My new, never started, Duramax XP10000EH generator can run on gasoline or LP and will be dedicated for Hurricanes and occasional power outage. Yes, I bought it after Hurricane Matthew, 8 days without power taught us a lesson.
Years ago we had a travel trailer on which I installed an automatic LP switchover valve which one of the few good things I did, and of course I did it because someone opened both LP valves open and both tanks ran out during a 20 degree snowy night way back in the woods!
While I was waiting for the Duramax I did a lot of reading about it and realized it has a propane regulator, all of the automatic LP switchover valves have a regulator per US law, and it appears their regulators are not adjustable! My antique engineering brain tells me that 2 regulators in series will restrict the max flow and could react weirdly.
OK, end of my history lesson. Has anyone run 2 LP tanks on a LP electric generator and is there a way to have automatic switchover when one tank runs out at 1:00 in the morning while rain and wind are creating havoc?


----------



## Dan N. (Jul 23, 2015)

Here's a little food for thought....

I think there may be. Here is what I found out by error. I have a 32' travel trailer with 2, 30lb bottles on the tongue. One night in the fall, the left tank ran out of fuel and the furnace "flamed out". My son went out and moved the lever to the middle position, not the far right to start using the right tank. Unknowingly when he put the lever in the middle position and opened the new tank but did not close the empty tank, it started to equalize the tanks and the left tank which was empty, was half full when I took it to get filled. I, at first thought something was wrong with the regulator or something, then after my son told me exactly what he did, I explained it to the gentlemen that filled the tank back up, educated me that with a dual system on most RV's and travel trailers the tanks will equalize if put in the middle position and both tanks are left open. That prompted me to break out the book and sure enough it is designed that way so you get longer run time without having to go out and switch tanks over in the middle of the night.

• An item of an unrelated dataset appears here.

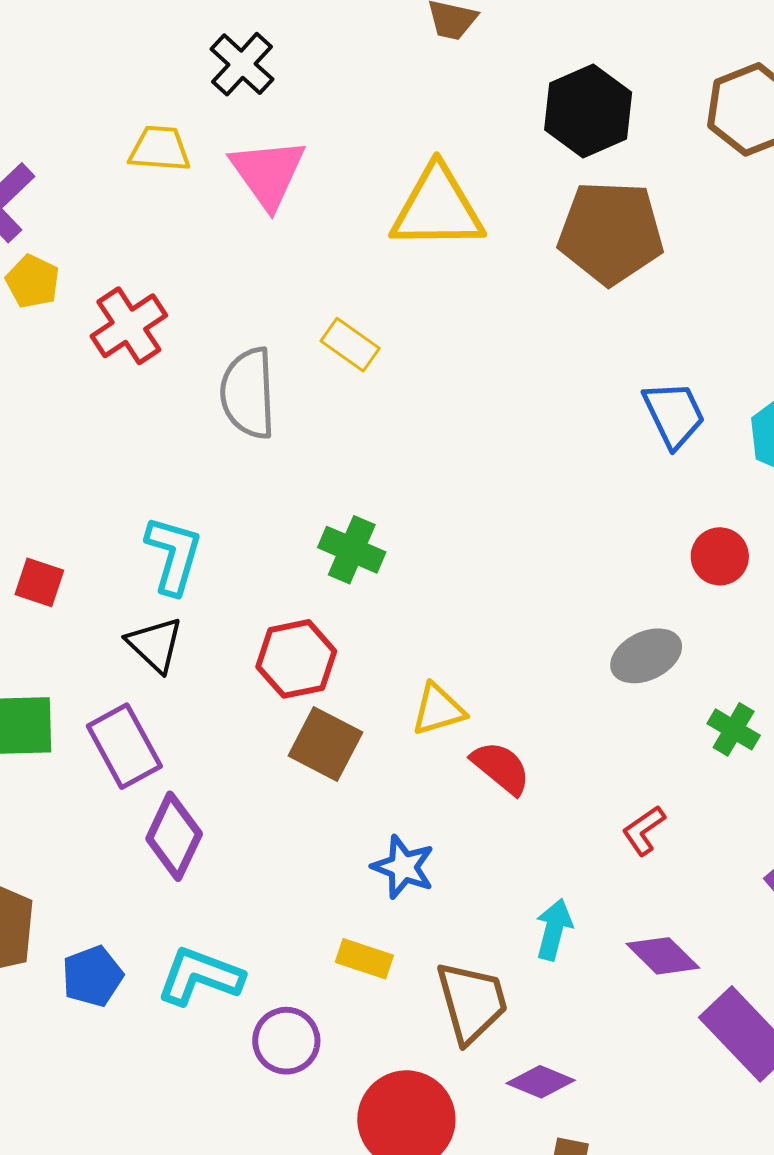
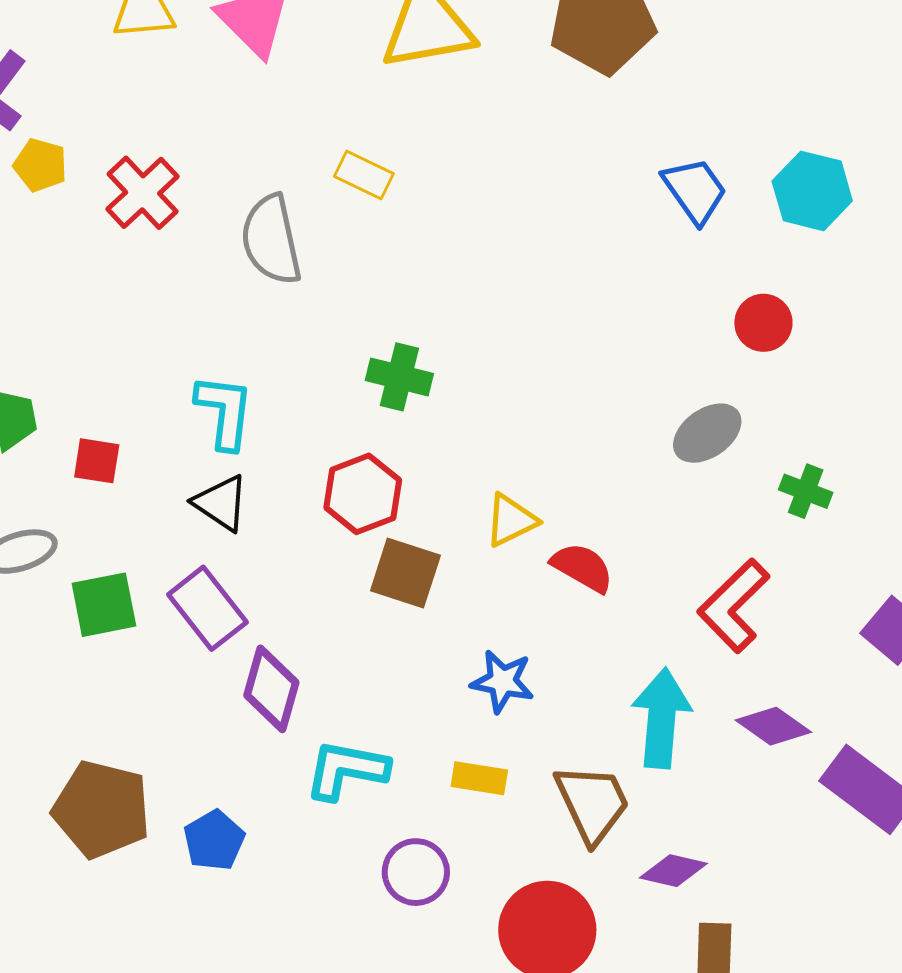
red L-shape: (644, 830) -> (734, 606), size x1.8
cyan arrow: (554, 929) -> (661, 718), size x1.6
cyan L-shape: (200, 976) -> (346, 770), moved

I would get me a cheap dolly, go to an RV place and get the dual valve and the tank system that has a platform and tank straps and fix that to the dolly, then wheel that puppy out and you got the same dual system for your generator. It would matter if what its hooked too, ie generator, rv system, etc gas supply is gas supply. As long as your BTU's and pressure is there, you won't miss a beat, until your tanks run dry anyway. :tango_face_grin:


----------



## caddydaddy (Nov 23, 2016)

I modified my Generac LP3250 to run 2 tanks. I don't have a switch over valve, but do have a shut off valve so that it can run 1 tank. After 2 tanks, it's probably about time to check the oil level anyways.


----------